Faculty member to "talk-back" on Broadway Aug. 22

Dr. Sharon Harrow has spent many years teaching students and making presentations at professional conferences, but on Aug. 22 she will face a new type of audience in a new venue — on Broadway.

Harrow, a professor of English who joined Shippensburg University in 2000, will give a “talk-back” at the end of the sold-out performance of “The Punishing Blow” at the Clurman Theatre on West 42nd Street in New York City. The invitation is the result of her expertise in 18th-century literature and sports, and her interest in the character in the play by Randy Cohen, a writer for the New York Times and an Emmy award winner.

Cohen’s play, according to the theatre’s website, is about a college professor arrested for drunken driving and an anti-Semitic rant who, as part of the case’s disposition, gives a lecture on a figure from a list of The 100 Most Influential Jews of All Time. The character chooses Daniel Mendoza, the 18th century British bare-knuckle boxing champion and father of “scientific boxing.”

Harrow is working on a book on the literature and culture of sport in 18th Century Britain that includes information on Mendoza. Her book is Sporting Culture: The Literature and Culture of British Sport in the Long Eighteenth Century.

“I’ve been in touch with Randy for about a year,” Harrow said. “ We’ve been in conversation about some research and he e-mailed me to let me know about the play and asked me if I’d like to speak as an expert on 18th Century sports and literature.”

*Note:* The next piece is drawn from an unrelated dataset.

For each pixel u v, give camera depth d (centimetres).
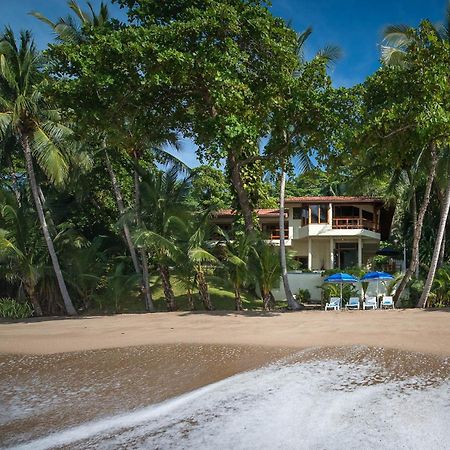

Harrow, who is at ease in front of her students and her colleagues at professional conferences, admits she is excited — and nervous — about her approximately 30-minute presentation followed by audience questions. In addition to her regular teaching duties, “in the past 15 years or so I’ve given maybe two to three or even more presentations each year at conferences, but I never thought I’d be on Broadway. I actually think I’m over-prepared. I just hope no one throws rotten tomatoes!”

This will also be a bit different than her usual presentations. This one, she said, will be less scholarly and will try to provide the audience with more of the “good stories” they want to hear.

She also plans to incorporate the experience into her classes when the semester begins Aug. 30. “I teach the British literature survey course and I’ll be able to use to this engage the students and to help bring the course to life for them. This is kind of a gift that fell into my lap. I’ll also use it to help them think about the issues we have today and issues that we still deal with (such as anti-Semitism). We have famous people now who make similar comments (as the play’s main character) and I think this will resonate on a personal level for the students.”

It will also allow students in her interdisciplinary arts class this semester to see how such diverse areas as theatre, culture and sports were once merged. “Now,” she said,” we think of sports as by itself, separate from and theater but they were all interconnected and we can talk about how the media has merged today.”